Bibelunterricht und Bibelarbeit beginnen daher in der Regel damit, aus der Text­sammlung Bibel Texte rauszu­ko­pieren. Bibelunterricht und Bibelarbeit haben mit einem einzelnen Text zu tun (Perikope genannt), nicht mit dem Buch Bibel. Das Buch Bibel dient so faktisch lediglich als nützlicher Zet­tel­kasten für die eine oder andere Unterrichtsstunde, den einen oder anderen Gemeindeabend. Mehr ist da nicht, kann da wissenschaftlich nicht sein.

Oder sollte sich der exege­tische Be­fund in den letzten Jahrzehnten etwa geändert haben? In der Tat!

Die Bibel als komponiertes Buch und komponierter Kanon !

In den letzten Jahrzehnten sind in der Bibelwissenschaft grund­legende Aufbrüche und Umbrüche zu beobachten. Die traditio­nelle Position historisch-kritischer Exe­gese „Bibel als Zettelkasten“ ist keinesfalls mehr Konsens. Auf drei unter­schiedlichen Lern­wegen hat man Bibel als Buch wieder neu sehen gelernt.

Entdeckt wurde, dass die biblischen Texte weithin als litera­rische Texte anzu­sehen sind. Entdeckt wurde weiter, dass die biblischen Bücher nicht reine Textsam­mlungen darstellen, sondern oft durch­komponierte Sinnein­heiten sind. Entdeckt wurde schließlich auch, dass der biblische Kanon sich weniger dem Zu­fall verdankt als re­­dak­ti­­o­nel­ler Planung, es gibt „eine bei allen Variationen doch so stabile An­ord­nung und darüber hinaus so viele literarische Verstrebungen, dass man mit mehr rechnen muss als nur einer Reihe von in sich selbständigen Büchern. Beide Kanones bilden in sich geschlossene Sinngefüge.“ (Norbert Lohfink)

Diese Entdeckungen sind keineswegs abgeschlossen und keineswegs unumstritten. Ein gro­ßer Grundlagenstreit kennzeichnet aktuell die exegetische Land­­­schaft. Nach mei­ner Einschätzung werden sich die skizzierten drei Entdeckun­gen allerdings lang­fristig durchsetzen. Das bedeutet:  Die Bibel hat als Buch Bedeutung. Die Bibel ist als Buch gedacht, sie ist als Buch konzipiert. Die Unterschiedlichkeit der bibli­schen Texte ist nicht Chaos, sondern diese Texte bilden einen literarischen Kos­mos.
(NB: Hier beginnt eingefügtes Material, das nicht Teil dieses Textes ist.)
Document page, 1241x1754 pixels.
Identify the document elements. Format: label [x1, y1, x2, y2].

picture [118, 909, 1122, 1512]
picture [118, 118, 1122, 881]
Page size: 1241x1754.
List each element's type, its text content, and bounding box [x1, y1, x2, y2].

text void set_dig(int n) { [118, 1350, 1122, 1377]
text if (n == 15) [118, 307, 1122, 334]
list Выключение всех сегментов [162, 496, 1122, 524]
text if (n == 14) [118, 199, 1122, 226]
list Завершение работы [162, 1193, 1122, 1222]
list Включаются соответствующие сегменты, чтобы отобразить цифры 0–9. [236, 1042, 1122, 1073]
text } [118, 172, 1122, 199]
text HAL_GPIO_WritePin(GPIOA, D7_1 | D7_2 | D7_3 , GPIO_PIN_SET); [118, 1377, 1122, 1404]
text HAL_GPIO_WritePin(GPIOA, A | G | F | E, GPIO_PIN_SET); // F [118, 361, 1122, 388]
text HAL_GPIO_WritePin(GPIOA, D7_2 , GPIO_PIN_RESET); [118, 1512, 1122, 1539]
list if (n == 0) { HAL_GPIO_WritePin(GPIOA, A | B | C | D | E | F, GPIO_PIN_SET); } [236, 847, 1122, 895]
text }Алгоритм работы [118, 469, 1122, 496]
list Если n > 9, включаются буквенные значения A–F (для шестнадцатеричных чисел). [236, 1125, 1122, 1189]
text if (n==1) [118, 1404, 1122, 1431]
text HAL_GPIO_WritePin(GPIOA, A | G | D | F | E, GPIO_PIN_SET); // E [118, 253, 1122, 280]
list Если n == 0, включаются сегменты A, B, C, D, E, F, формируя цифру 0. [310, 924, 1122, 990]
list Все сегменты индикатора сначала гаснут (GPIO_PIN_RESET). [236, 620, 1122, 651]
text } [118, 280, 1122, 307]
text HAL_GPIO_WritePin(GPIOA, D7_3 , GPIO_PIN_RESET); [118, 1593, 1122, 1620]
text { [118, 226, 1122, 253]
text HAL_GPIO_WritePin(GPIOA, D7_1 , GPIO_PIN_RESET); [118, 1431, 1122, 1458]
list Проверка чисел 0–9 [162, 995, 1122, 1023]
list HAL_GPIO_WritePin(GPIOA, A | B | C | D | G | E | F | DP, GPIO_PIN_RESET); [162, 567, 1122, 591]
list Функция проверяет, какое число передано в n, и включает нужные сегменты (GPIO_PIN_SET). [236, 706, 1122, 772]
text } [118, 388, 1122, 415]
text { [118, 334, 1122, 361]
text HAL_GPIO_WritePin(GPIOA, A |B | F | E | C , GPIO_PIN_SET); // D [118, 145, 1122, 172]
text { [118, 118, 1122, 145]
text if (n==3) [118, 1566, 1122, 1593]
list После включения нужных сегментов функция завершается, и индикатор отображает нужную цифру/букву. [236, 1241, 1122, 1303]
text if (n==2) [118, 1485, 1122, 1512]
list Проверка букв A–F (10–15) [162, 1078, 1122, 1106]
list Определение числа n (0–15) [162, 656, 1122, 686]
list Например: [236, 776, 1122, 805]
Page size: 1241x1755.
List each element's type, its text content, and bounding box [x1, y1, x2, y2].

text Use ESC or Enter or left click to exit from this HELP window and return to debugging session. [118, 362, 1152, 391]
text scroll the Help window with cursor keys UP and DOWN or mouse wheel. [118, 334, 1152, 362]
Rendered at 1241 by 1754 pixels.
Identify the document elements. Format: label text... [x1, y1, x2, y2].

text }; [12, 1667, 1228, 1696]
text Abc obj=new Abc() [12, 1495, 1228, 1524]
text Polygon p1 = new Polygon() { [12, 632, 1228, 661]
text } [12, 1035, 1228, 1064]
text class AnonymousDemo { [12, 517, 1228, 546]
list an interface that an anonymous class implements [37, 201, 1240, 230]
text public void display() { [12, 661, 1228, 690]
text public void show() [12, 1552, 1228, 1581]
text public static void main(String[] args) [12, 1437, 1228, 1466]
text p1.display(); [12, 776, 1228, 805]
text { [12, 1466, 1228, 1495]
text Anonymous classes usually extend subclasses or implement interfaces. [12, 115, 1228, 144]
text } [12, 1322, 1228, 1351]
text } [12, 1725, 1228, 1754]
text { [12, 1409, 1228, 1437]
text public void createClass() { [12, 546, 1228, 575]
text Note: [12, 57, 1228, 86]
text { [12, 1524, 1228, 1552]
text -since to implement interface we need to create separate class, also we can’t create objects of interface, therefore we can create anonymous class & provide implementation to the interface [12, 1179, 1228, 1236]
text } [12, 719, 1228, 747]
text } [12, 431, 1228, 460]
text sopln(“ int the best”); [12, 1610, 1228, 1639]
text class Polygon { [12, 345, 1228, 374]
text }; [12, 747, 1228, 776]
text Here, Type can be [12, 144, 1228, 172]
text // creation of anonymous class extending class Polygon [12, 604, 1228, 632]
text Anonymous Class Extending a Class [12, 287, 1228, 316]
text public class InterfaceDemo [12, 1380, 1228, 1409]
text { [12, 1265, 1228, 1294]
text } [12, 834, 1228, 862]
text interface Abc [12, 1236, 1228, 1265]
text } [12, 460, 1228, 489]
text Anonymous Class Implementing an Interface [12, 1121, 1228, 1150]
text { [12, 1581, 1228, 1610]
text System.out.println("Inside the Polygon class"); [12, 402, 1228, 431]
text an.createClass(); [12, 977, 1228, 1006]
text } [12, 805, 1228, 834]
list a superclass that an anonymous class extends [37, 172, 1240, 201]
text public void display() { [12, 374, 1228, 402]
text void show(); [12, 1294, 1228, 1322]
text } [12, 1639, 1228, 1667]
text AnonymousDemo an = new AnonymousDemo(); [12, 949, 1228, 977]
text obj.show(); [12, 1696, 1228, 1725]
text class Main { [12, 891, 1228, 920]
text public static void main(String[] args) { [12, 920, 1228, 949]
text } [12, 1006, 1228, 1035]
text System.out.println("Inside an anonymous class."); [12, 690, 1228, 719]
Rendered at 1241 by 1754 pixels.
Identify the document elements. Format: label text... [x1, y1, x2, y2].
Auch das Buch Bibel, der Kanon, kann als eine künstlerisch gekonnt durchkomponierte Col­lage verstanden werden.

Diese Entdeckungen ermöglichen ganz neue bibel­di­dak­ti­sche Perspektiven: Biblische Texte gewinnen ihre Stimme und Aussage nur dann in vollem Umfang, wenn sie innerhalb ihres je­weiligen Buchganzen literarisch gelesen und gedeutet und danach in den Kontext des kanonischen Buches Bibel insgesamt ge­stellt werden.

Der Plan hinter der Büchersammlung Kanon

Welcher Plan liegt dem kanonischen Buch Bibel zugrunde? Bei jeder auf dem ersten Blick unübersichtlichen Struktur braucht es einen Plan. Ohne Plan findet man auch im literarischen Kosmos Bibel kaum Orientierung. Unsere deutschen Bibelausgaben beant­worten solche Fragen mit dem Inhaltsverzeichnis. Da findet sich als Plan eine Standardgliederung des AT: Gesetzbücher (oder: fünf Bücher des Mose); Ge­schichts­bücher; Lehr- und poetische Bücher; prophetische Bücher und daran anschließend das NT mit dem Buch Offenbarung als Abschluss. Dieser Plan der Bibel unserer gän­gigen deut­schen Übersetzungen inszeniert eine historische Ab­folge:  Von der Schöp­fung am Uran­fang bis hin zur Neuschöpfung am Weltende. Nun wissen wir allerdings nach fast 200 Jahren historisch-kritischer Me­thode, dass diese his­torische Ab­folge eine historische Illusion ist. Überschriften wie „Ge­schichtsbücher“ schaffen zusätzliche Illu­sio­nen und verstärken so Enttäuschung und Entfremdung. Wenn auf einem Stadtplan „See“ steht, muss auch Wasser da sein; wenn Men­schen des 21. Jahrhunderts „Geschichtsbücher“ lesen, dann erwarten sie etwas His­to­risches. Sie finden aber in den „Geschichtsbüchern“ vor allem eins: Geschichten.  Bereits Jo­hanna Klink hatte festgestellt: „Das historisierende Bibelerzählen, als handle es sich um die exakte Reportage der Taten Gottes und der Menschen, ist aber der Hauptgrund dafür, daß Kinder- und Erwachsene! – Mühe mit den biblischen Geschichten haben, wenn sie älter werden.“. Man sollte da­her bibeldidaktisch solch eine Fehl­ein­schät­zung nicht auch noch durch Inhaltsverzeichnisse unterstützen. Was also tun? Nun, im Neuen Testament findet sich die Erinnerung an eine bibeldidaktisch viel sinn­vollere Struk­tu­rierung des Alten Testaments. Zum Beispiel in Lk 24. Dort ist die Rede von „Gesetz und Propheten“ (Lk 24,27) bzw. von „Gesetz, Propheten und Psalmen“ (Lk 24,44). Gemeint ist damit unser Altes Testament. In der Fach­exegese spricht man von der sog. jüdischen Kanon­ein­tei­lung. Sie findet sich nicht nur in Lk 24, sondern auch in Mt 5,17; 7,12; 11,13; 22,40; Lk 16,16; 24,27.44; Apg 24,14 und in Röm 3,21. Offensichtlich haben die neutestamentlichen Autoren eine Vorliebe für diesen Plan ihrer Bibel, also unseres Alten Testamentes. Diese Vorliebe scheint nicht zuletzt didaktische Gründe zu haben.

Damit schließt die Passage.